The Privacy and Electronic Communications Regulations 2003 (PECR) sit alongside the Data Protection Act and give people specific privacy rights in relation to electronic communications. There are specific rules covering:
- marketing calls, emails, texts and faxes;
- cookies (and similar technologies);
- keeping communications services secure; and
- customer privacy as regards traffic and location data, itemised billing, line identification, and directory listings.
Where organisations are found to be acting outside the law, the Information Commissioner’s Office (ICO) will take action and encourages members of the public to report infringements. A recent case, which was brought to the ICO’s attention in just this way, illustrates that a breach of the PECR does not have to be deliberate for the perpetrator to be punished.
British Telecommunications plc (BT) has been fined £77,000 for sending nearly five million emails to customers without first gaining the necessary consent. Sending direct marketing emails without the customer’s agreement was a breach of the law.

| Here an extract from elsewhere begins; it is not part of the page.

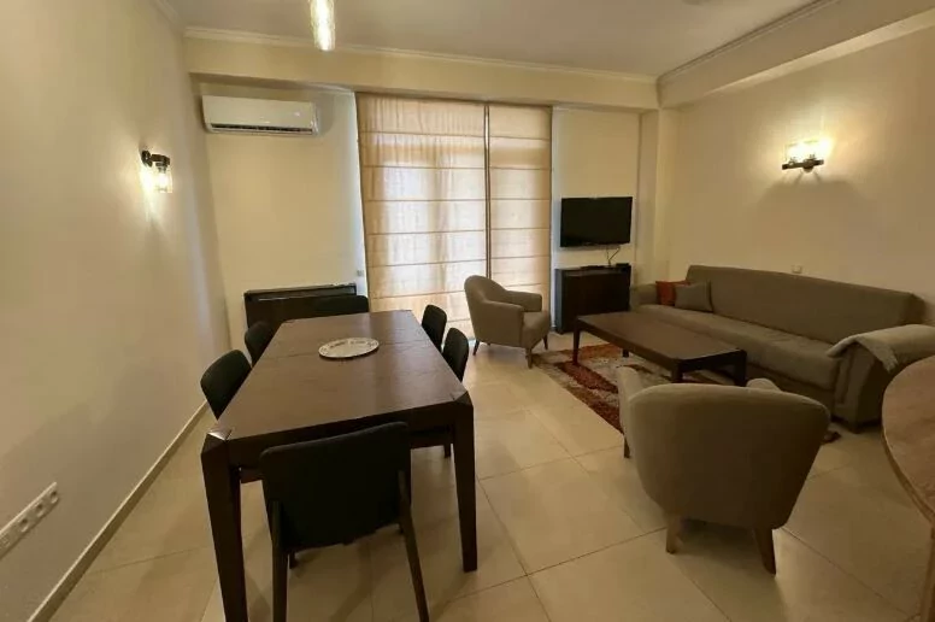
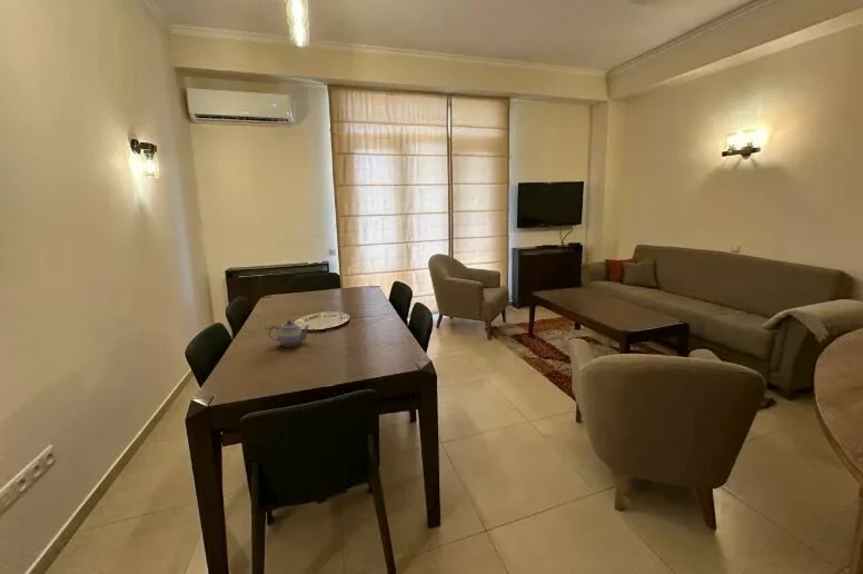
+ teapot [267,319,311,347]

The emails were sent between December 2015 and November 2016 promoting three charity initiatives – the BT ‘My Donate’ platform, Giving Tuesday and Stand up to Cancer.

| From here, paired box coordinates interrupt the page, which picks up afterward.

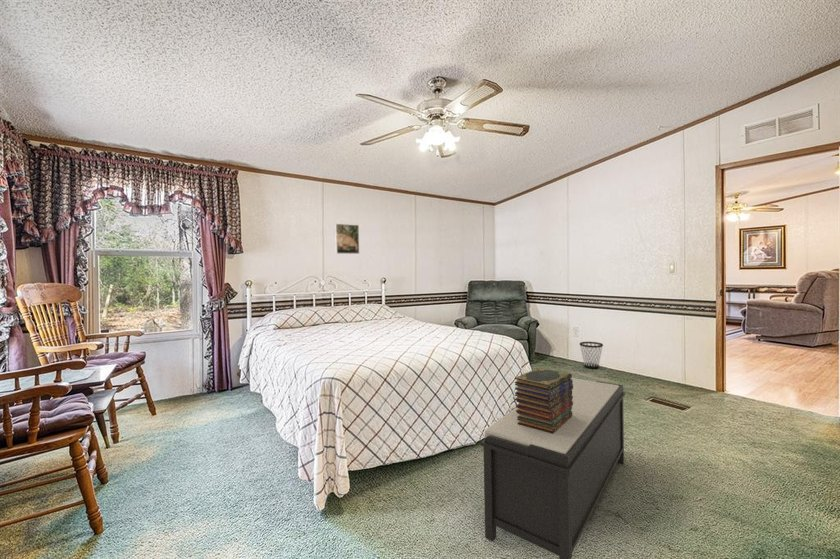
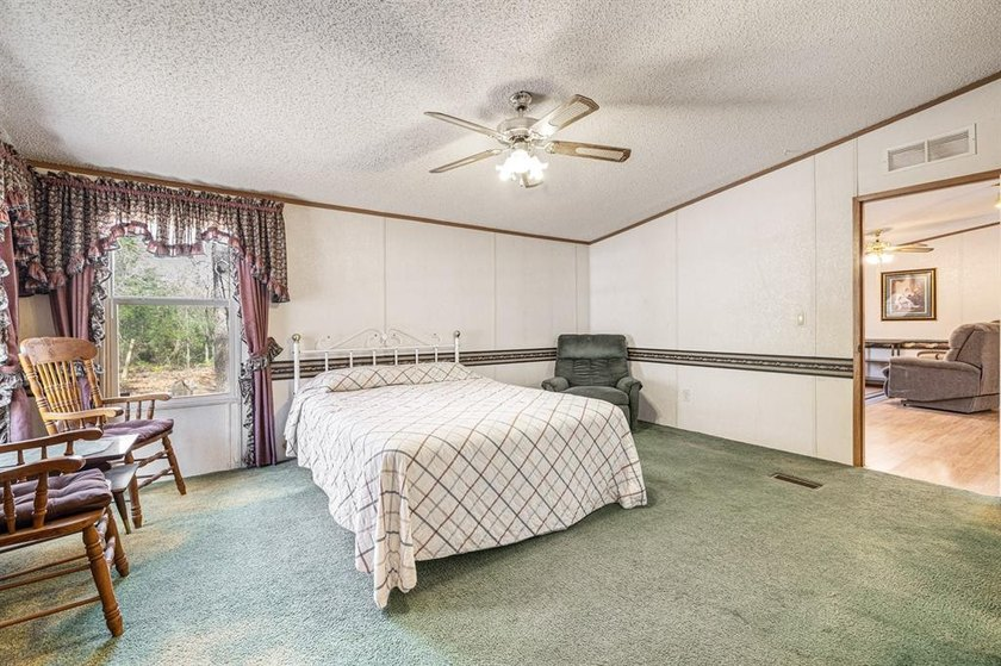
- book stack [514,367,573,434]
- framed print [334,223,360,255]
- wastebasket [579,341,604,370]
- bench [480,377,626,559]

Whilst BT accepted that emails for Giving Tuesday and Stand up to Cancer were unlawful, it disputed the ICO’s assessment that My Donate emails constituted direct marketing.
The ICO acknowledged that BT had not deliberately broken the rules but it should have known the risks and had failed to take reasonable steps to prevent them. In the ICO’s view, all of the emails sent constituted marketing and were not simply service messages. They had been delivered to recipients who had not given the necessary consent and were therefore sent in breach of Regulation 22 of the PECR.